Kafka Cluster Sizing

We’re starting to use Kafka for a number of projects. We can start off on virtual machines on our shared VMWare cluster, but we expect the disk IO to soon reach levels that will make it unsuitable for running on our shared storage. This post looks at some techniques for sizing up a physical Kafka cluster.

Let’s start by taking a look at some of our busiest but realistic streaming data, our LAMP application logs. It’s generally understood that the busiest day of the year, particularly for peak traffic, is the Grand National. We still have logs from this day on an NFS share, so we can load it into Hadoop to look at peak throughput.

Once the data has been loaded into HDFS we can use the spark shell to look at the data.

val timeRegexp = """[0-9]{2}:[0-9]{2}:[0-9]{2}""".r
val gnLogs = sc.textFile("/user/kaerasta/gnlogs")
val logTimes = gnLogs.map(line => timeRegexp.findFirstIn(line))
val timeFrequency = logTimes.countByValue
val maxTime = timeFrequency.maxBy(_._2)
// maxTime: (Option[String], Long) = (Some(15:16:50),4931425)
val peakLogs = gnLogs.filter(line => line.contains("15:16:50"))
peakLogs.saveAsTextFile("/user/kaerasta/peaklogs")
sc.parallelize(timeFrequency.toList).saveAsTextFile("/user/kaerasta/logs_per_sec")

This gives us two files on HDFS, the logs for the busiest single second and a count of the log lines per second.

hadoop fs -du -h -s peaklogs
# 1.3 G (uncompressed)
hadoop fs -text /user/kaerasta/logs_per_sec/* | sed 's/(Some(//g;s/)//g' | sort > sorted_logs_per_sec.csv

So we’ve written 1.3 GB of data in a single second at the peak time, but is this a spike or are we seeing this level of traffic for an extended period?
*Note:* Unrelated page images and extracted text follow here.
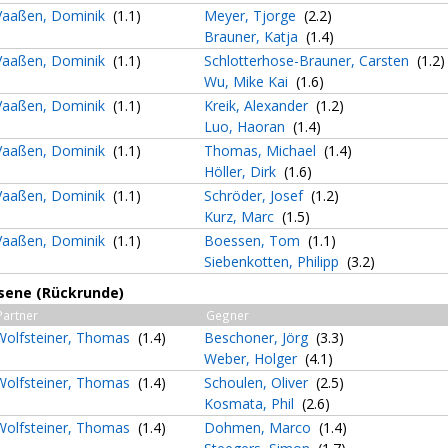
Vaaßen, Dominik
(1.1)
Meyer, Tjorge
(2.2)
Brauner, Katja
(1.4)
Vaaßen, Dominik
(1.1)
Schlotterhose-Brauner, Carsten
(1.2)
Wu, Mike Kai
(1.6)
Vaaßen, Dominik
(1.1)
Kreik, Alexander
(1.2)
Luo, Haoran
(1.4)
Vaaßen, Dominik
(1.1)
Thomas, Michael
(1.4)
Höller, Dirk
(1.6)
Vaaßen, Dominik
(1.1)
Schröder, Josef
(1.2)
Kurz, Marc
(1.5)
Vaaßen, Dominik
(1.1)
Boessen, Tom
(1.1)
Siebenkotten, Philipp
(3.2)
sene (Rückrunde)
Partner
Gegner
Wolfsteiner, Thomas
(1.4)
Beschoner, Jörg
(3.3)
Weber, Holger
(4.1)
Wolfsteiner, Thomas
(1.4)
Schoulen, Oliver
(2.5)
Kosmata, Phil
(2.6)
Wolfsteiner, Thomas
(1.4)
Dohmen, Marco
(1.4)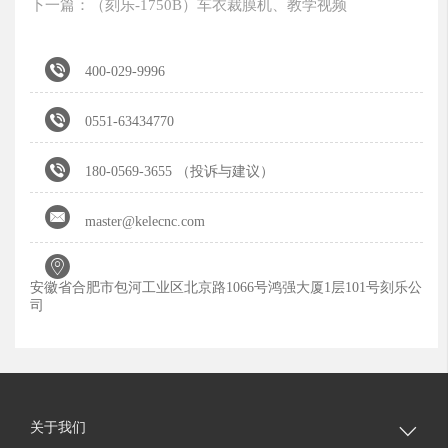
下一篇：（刻乐-1750B）车衣裁膜机、教学视频

400-029-9996

0551-63434770

180-0569-3655 （投诉与建议）

master@kelecnc.com

安徽省合肥市包河工业区北京路1066号鸿强大厦1层101号刻乐公
司
关于我们
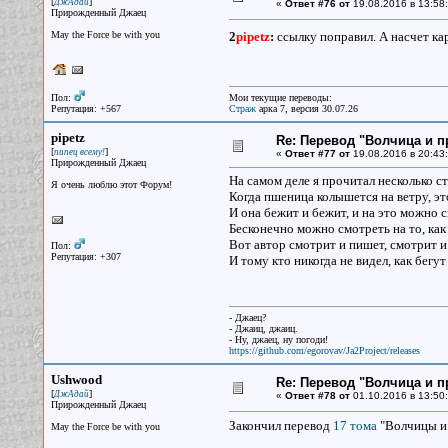
[
]
ДжАдай
«
Ответ #76 от
19.08.2016 в 13:58:
Прирожденный Джаец
May the Force be with you
2
pipetz
:
ссылку поправил. А насчет кар
Пол:
Мои текущие переводы:
Репутация: +567
Страж
арка 7, версия 30.07.26
pipetz
Re: Перевод "Волчица и п
[
]
пипец всему!
«
Ответ #77 от
19.08.2016 в 20:43:
Прирожденный Джаец
На самом деле я прочитал несколько с
Я очень люблю этот Форум!
Когда пшеница колышется на ветру, эт
И она бежит и бежит, и на это можно 
Бесконечно можно смотреть на то, как 
Вот автор смотрит и пишет, смотрит и
Пол:
Репутация: +307
И тому кто никогда не видел, как бег
- Джаец?
- Джаиц, джаиц.
- Ну, джаец, ну погоди!
https://github.com/egorovav/Ja2Project/releases
Ushwood
Re: Перевод "Волчица и п
[
]
ДжАдай
«
Ответ #78 от
01.10.2016 в 13:50:
Прирожденный Джаец
Закончил перевод
17 тома
"Волчицы и п
May the Force be with you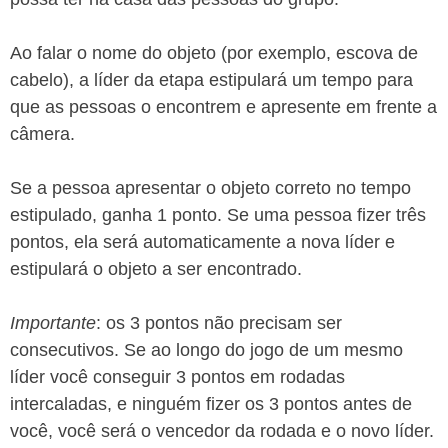
Ao falar o nome do objeto (por exemplo, escova de
cabelo), a líder da etapa estipulará um tempo para
que as pessoas o encontrem e apresente em frente a
câmera.
Se a pessoa apresentar o objeto correto no tempo
estipulado, ganha 1 ponto. Se uma pessoa fizer três
pontos, ela será automaticamente a nova líder e
estipulará o objeto a ser encontrado.
Importante
: os 3 pontos não precisam ser
consecutivos. Se ao longo do jogo de um mesmo
líder você conseguir 3 pontos em rodadas
intercaladas, e ninguém fizer os 3 pontos antes de
você, você será o vencedor da rodada e o novo líder.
For this we turn to R, having done a little tidying of the data with sed.

sorted_logs_per_sec <- read.csv("~/sorted_logs_per_sec.csv", header=FALSE)
sorted_logs_per_sec <- sorted_logs_per_sec[2:length(sorted_logs_per_sec[,1]), ]
time_x <- seq(1:length(sorted_logs_per_sec[,1]))
plot(time_x,sorted_logs_per_sec[,2], type='l', col=3)

Log spike

We can see this is one single huge spike, so can probably cope with designing the cluster for lower levels of traffic.

We now need some numbers for our cluster sizing model, built using the Cloudera Kafka reference architecture. We’re going to use a replication factor of 3 because this is data we care about, we’ve seen a write rate of 1300 MB/sec at peak, and we’re guessing 15 consumers.

Putting those numbers into our model gives us an expected cluster-wide disk throughput of 16000 MB/sec and a cluster-wide memory requirement of 40 GB.

To enable patching and give us high availability we’ve been assuming an initial cluster of five servers. Assuming the load is spread fairly evenly we need to cope with 3200 MB/sec per-server and 8 GB memory per server. Our infra team aren’t too worried about these numbers, and offer to put some numbers together for us.